Soigneusement pliées nos tenues d'escapade qui attendaient patiemment dans l'armoire de notre chambre avaient été minutieusement choisies afin de nous laisser libres de nos mouvements pour la périlleuse escalade de la fenêtre que nous prévoyions .Nous n'avions nulle conscience pourtant des risques que nous encourions de nous rompre le cou d'une manière aussi absurde ..Nous patientâmes deux bonnes heures ,tous les sens en alerte à guetter le plus insignifiant petit bruit qui aurait trahi un mouvement derrière la porte prudemment fermée à double tour .Quand nous fûmes à peu près certains que tout le monde avait rejoint les bras de Morphée,nous franchîmes à tour de rôle le rebord de la fenêtre en faisant attention à bien prendre appui sur la rampe qui se trouvait à l'extérieur pour amortir notre chute dans le jardin . Quand nous nous retrouvâmes à l'air libre ,nous restâmes figés un instant ,à l'affût du moindre toussotement qui nous aurait fait prestement bondir à l'intérieur de la chambre plus rapidement et sûrement que nous en étions sortis .Mais seul le chuintement des arbres dont les branches se balançaient dans la brise marine brisait le silence magique de cette nuit de liberté .

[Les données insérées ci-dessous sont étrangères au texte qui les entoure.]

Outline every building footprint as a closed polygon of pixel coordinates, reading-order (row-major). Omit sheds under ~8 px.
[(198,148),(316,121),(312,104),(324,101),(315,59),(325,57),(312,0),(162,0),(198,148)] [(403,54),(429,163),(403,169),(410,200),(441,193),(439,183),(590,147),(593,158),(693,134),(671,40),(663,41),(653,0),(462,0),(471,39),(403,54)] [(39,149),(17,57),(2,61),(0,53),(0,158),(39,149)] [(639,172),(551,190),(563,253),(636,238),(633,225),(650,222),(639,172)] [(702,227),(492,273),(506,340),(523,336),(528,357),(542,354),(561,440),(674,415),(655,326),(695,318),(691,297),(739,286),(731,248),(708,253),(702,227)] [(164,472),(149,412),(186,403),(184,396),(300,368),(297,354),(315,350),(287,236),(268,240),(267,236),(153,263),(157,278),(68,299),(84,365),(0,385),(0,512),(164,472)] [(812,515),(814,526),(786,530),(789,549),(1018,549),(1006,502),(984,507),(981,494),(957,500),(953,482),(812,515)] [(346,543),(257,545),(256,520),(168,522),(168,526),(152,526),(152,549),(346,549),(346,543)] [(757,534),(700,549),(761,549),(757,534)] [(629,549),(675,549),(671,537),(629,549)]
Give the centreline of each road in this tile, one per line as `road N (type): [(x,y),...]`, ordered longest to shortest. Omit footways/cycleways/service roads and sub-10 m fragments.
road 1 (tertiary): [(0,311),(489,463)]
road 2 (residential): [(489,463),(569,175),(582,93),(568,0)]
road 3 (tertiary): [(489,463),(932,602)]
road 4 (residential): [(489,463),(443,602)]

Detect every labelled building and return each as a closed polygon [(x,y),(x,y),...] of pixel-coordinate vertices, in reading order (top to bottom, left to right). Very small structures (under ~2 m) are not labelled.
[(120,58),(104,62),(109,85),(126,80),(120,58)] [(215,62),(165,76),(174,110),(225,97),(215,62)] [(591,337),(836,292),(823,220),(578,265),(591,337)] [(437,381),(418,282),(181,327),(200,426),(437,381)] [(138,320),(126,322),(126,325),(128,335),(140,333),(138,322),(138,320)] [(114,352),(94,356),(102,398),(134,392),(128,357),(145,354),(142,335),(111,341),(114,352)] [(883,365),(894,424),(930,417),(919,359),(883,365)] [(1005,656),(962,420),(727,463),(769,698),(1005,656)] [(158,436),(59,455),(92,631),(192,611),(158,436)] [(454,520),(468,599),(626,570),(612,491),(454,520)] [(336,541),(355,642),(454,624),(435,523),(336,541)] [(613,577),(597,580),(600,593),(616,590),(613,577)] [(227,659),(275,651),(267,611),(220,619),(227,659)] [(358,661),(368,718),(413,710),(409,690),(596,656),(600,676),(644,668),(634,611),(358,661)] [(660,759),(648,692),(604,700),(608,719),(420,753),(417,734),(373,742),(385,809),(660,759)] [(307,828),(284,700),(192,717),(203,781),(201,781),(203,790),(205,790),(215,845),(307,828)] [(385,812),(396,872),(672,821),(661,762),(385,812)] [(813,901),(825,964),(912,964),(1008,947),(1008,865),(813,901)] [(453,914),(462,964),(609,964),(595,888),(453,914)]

Liberté !oh liberté !Elle n'a jamais autant de saveur que lorsqu'un profond sentiment de culpabilité l'accompagne insidieusement mêlé aux piments de la peur !Quelques longues minutes plus tard,nous arrivâmes au portail après avoir traversé à pas de loup et non sans mal le chemin qui nous en séparait .Nous avions appris ce soir-là que le mouvement le plus anodin sur le gravier pouvait faire échouer une virée secrète surtout si celle -ci prenait des allures de grande évasion .Nous dévalâmes l'allée en pente qui menait à la route aussi vifs que l'éclair pour nous empresser de contourner la maison et rejoindre enfin la plage illuminée ou nos amis nous attendaient dans une ambiance des plus joyeuses.après quelques heures de folle insouciance ,il fut temps pour nous de revenir à la réalité et à notre exténuante rançon de la liberté .Nous reprîmes le chemin du retour frigorifiés mais heureux .Arrivés sous la fenêtre de la chambre ,il nous tardait maintenant de rejoindre ce havre de paix pour que les battements frénétiques de nos cœurs puissent enfin revenir à un rythme plus normal.J'entamai la périlleuse escalade dans un ultime effort vers le retour à la sécurité ,Tarik m'emboita allègrement le pas ,mais juste au moment ou notre taux d'adrénaline commençait à baisser et que les prémisses d'un relaxant soulagement s'annonçaient un assourdissant fracas emplit la sérénité de l'aube naissante .Horrifiés par ce lamentable coup du sort ,nous nous précipitâmes vers la fenêtre pour découvrir à notre grand dam,un Mehdi en proie à un combat aussi acharné que désespéré pour se débarrasser d'un seau en fer qui s'était sournoisement accroché à son pied .Après ce qui nous parut avoir durer une éternité ,il put enfin reposer le satané seau en lieu sûr et mettre cette fois là le pied au bon endroit au moment même ou le perron s'éclairait et que la porte s'ouvrait dans un sinistre cliquetis de serrures .Nous le tirâmes vers nous dans une rage proche du désespoir .Dans le jardin éclairé ,s'éleva la voix ensommeillée et pleine de courroux de mon oncle qui nous fit l'effet d'une sentence :
_Bien sûr !Encore ces foutus gamins!J'ai vu des jambes voler à travers la fenêtre!C'est bon !Vous ne perdez rien pour attendre !!!